Please print the entries below exactly, from the line with "Expert-annotated lung lesion, bounding" through the line with "Structures marked on this image (rectangle", including both of those lines and leaving out all others.

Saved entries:
+++++
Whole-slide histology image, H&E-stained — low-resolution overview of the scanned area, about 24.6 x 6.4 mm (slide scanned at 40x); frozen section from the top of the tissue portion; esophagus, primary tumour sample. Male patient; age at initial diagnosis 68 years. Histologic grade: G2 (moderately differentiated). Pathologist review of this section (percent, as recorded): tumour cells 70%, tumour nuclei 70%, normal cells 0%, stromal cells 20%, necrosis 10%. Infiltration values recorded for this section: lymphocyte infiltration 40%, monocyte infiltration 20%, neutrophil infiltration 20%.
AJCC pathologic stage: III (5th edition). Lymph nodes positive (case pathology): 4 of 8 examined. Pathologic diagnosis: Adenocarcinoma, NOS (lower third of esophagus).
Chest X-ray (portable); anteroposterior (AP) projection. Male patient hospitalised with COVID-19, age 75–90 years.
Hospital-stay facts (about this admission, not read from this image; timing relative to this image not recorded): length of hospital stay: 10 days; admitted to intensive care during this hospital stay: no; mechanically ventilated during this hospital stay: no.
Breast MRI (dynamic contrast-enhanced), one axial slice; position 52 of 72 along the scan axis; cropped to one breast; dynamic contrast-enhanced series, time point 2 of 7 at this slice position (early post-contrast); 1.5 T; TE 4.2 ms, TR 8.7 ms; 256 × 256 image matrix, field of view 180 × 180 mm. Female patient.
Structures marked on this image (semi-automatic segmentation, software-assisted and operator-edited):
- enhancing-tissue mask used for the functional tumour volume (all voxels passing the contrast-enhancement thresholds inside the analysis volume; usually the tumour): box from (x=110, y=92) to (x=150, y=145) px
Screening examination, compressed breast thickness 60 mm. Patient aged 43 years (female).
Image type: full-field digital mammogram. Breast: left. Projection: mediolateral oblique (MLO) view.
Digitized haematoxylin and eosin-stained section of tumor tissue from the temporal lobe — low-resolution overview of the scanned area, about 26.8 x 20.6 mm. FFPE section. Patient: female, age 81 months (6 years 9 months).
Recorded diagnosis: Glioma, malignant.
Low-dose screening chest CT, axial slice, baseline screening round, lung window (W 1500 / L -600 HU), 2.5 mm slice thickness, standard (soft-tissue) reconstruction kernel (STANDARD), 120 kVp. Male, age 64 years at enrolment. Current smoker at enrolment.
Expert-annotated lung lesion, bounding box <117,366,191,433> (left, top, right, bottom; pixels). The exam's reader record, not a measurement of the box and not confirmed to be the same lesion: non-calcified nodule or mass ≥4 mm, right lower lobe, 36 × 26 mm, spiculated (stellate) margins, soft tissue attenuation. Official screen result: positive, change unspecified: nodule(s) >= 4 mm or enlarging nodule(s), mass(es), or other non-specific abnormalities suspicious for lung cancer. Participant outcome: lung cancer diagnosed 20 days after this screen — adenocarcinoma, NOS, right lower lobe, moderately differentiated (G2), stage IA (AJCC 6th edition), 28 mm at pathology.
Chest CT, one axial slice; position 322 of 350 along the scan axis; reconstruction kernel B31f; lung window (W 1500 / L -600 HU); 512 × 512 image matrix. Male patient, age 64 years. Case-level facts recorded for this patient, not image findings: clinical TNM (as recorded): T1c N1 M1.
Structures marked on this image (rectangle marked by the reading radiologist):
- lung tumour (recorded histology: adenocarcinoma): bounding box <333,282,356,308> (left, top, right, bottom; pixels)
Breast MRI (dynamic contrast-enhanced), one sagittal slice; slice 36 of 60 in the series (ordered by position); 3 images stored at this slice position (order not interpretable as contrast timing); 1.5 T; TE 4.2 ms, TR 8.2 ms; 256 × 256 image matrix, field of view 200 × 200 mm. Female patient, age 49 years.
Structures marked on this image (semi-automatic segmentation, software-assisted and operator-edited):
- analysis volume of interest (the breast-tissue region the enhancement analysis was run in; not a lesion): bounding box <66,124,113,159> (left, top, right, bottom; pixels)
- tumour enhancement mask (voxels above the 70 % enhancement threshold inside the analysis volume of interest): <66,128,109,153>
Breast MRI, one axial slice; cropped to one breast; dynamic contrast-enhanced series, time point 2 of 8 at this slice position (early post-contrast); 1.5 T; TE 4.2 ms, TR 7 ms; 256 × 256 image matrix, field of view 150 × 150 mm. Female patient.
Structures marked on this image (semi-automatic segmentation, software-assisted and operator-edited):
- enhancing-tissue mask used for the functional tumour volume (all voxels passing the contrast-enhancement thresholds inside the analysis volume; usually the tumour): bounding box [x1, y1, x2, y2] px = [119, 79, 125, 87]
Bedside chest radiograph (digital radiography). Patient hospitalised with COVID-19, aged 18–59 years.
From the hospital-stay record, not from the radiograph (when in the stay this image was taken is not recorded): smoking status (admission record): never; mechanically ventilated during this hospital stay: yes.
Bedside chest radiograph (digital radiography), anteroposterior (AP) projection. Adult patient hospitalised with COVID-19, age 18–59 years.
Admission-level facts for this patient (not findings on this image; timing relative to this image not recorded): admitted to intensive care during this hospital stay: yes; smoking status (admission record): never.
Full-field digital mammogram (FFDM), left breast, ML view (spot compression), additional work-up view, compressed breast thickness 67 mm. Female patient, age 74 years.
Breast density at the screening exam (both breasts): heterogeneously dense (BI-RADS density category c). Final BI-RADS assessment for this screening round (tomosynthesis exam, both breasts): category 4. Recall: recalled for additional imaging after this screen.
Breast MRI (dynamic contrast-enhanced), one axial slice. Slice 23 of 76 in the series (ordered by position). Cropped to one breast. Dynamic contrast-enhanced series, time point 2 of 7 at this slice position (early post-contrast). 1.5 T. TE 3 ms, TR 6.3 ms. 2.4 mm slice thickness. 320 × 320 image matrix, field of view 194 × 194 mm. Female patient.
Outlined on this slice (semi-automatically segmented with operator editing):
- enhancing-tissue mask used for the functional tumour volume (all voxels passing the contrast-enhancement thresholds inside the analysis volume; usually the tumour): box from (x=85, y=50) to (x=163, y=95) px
+++++
** SOLVED PROBLEM **
Expert-annotated lung lesion, bounding box <117,366,191,433> (left, top, right, bottom; pixels). The exam's reader record, not a measurement of the box and not confirmed to be the same lesion: non-calcified nodule or mass ≥4 mm, right lower lobe, 36 × 26 mm, spiculated (stellate) margins, soft tissue attenuation. Official screen result: positive, change unspecified: nodule(s) >= 4 mm or enlarging nodule(s), mass(es), or other non-specific abnormalities suspicious for lung cancer. Participant outcome: lung cancer diagnosed 20 days after this screen — adenocarcinoma, NOS, right lower lobe, moderately differentiated (G2), stage IA (AJCC 6th edition), 28 mm at pathology.
Chest CT, one axial slice; position 322 of 350 along the scan axis; reconstruction kernel B31f; lung window (W 1500 / L -600 HU); 512 × 512 image matrix. Male patient, age 64 years. Case-level facts recorded for this patient, not image findings: clinical TNM (as recorded): T1c N1 M1.
Structures marked on this image (rectangle marked by the reading radiologist):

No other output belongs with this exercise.